**Task requirements**
Reproduce each record exactly. The pictures should be skipped.

·····

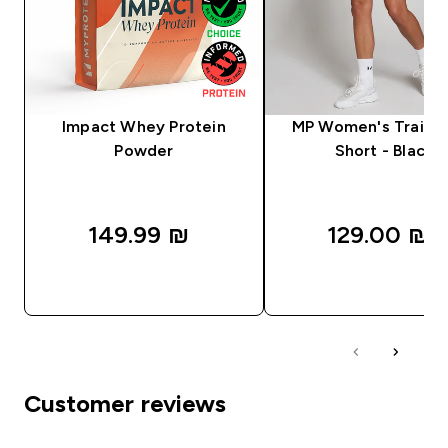
Impact Whey Protein
MP Women's Trainin
Powder
Short - Black
149.99 ₪‎
129.00 ₪‎
QUICK LOOK
QUICK LOOK
Customer reviews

·····

**Exercise solution**
Impact Whey Protein
MP Women's Trainin
Powder
Short - Black
149.99 ₪‎
129.00 ₪‎
QUICK LOOK
QUICK LOOK
Customer reviews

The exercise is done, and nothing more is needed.